O resultado disso é que hoje quase 70% dos servidores públicos federais estão entre os 10% mais ricos da população na distribuição de renda.

OS SUPERSALÁRIOS

- O que são?

Os chamados “supersalários” ocorrem quando as remunerações dos servidores públicos ultrapassam o limite máximo a ser pago ao funcionalismo, que equivale ao teto estabelecido pela Constituição Federal.

- O teto salarial

Pela Constituição, nenhum funcionário público pode receber acima do teto, que é igual aos salários dos ministros do Supremo Tribunal Federal (STF), que é R$ 39.293,32.

- Mecanismo

As verbas recebidas no serviço público podem ser remuneratórias ou indenizatórias. Caso as remuneratórias ultrapassem o valor do teto, incide o chamado “abate-teto”, que desconta o valor excedente. 

- Indenizações

Há hoje diversos tipos de pagamentos que são consideradas verbas indenizatórias, e não se submetem ao corte do abate-teto, nem sofrem desconto da Previdência e do Imposto de Renda.
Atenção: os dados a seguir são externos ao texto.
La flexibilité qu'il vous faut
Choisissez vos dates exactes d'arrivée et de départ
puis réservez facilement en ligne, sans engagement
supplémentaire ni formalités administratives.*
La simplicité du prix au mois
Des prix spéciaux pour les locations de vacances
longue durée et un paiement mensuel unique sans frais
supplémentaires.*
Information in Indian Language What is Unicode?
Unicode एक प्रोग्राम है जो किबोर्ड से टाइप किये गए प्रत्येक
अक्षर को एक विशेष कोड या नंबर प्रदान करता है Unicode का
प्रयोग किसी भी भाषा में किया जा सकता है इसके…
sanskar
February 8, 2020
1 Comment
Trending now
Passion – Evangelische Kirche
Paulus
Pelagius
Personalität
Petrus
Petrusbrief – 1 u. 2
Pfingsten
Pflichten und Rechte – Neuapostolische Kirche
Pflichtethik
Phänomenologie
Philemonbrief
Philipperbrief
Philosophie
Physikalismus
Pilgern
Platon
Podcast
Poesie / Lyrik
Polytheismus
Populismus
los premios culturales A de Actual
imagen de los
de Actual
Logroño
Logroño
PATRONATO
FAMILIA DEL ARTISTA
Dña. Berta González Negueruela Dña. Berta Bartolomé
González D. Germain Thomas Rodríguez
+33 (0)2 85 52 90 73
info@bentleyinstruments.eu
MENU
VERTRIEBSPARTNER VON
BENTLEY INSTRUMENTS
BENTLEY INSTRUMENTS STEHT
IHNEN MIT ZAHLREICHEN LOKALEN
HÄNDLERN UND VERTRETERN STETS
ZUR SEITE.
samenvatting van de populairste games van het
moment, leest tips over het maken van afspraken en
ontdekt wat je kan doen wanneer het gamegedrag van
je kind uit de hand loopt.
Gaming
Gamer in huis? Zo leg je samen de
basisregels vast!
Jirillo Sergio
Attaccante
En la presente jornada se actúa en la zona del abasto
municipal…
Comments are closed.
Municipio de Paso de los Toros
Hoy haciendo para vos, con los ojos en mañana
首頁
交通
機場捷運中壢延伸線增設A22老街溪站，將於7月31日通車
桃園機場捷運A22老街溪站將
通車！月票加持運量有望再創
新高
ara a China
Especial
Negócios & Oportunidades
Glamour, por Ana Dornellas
Entre elas, benefícios como o auxílio-alimentação, auxílio-saúde e auxílio-moradia.

- Beneficiados

Servidores de carreiras que já ganham salário próximo ao teto, como auditores fiscais, juízes e promotores, por exemplo

DESIGUALDADE

Castello Branco também pontua que dentro do próprio setor público existe uma grande desigualdade salarial, principalmente levando em conta rendimentos dos Poderes Legislativo e Judiciário.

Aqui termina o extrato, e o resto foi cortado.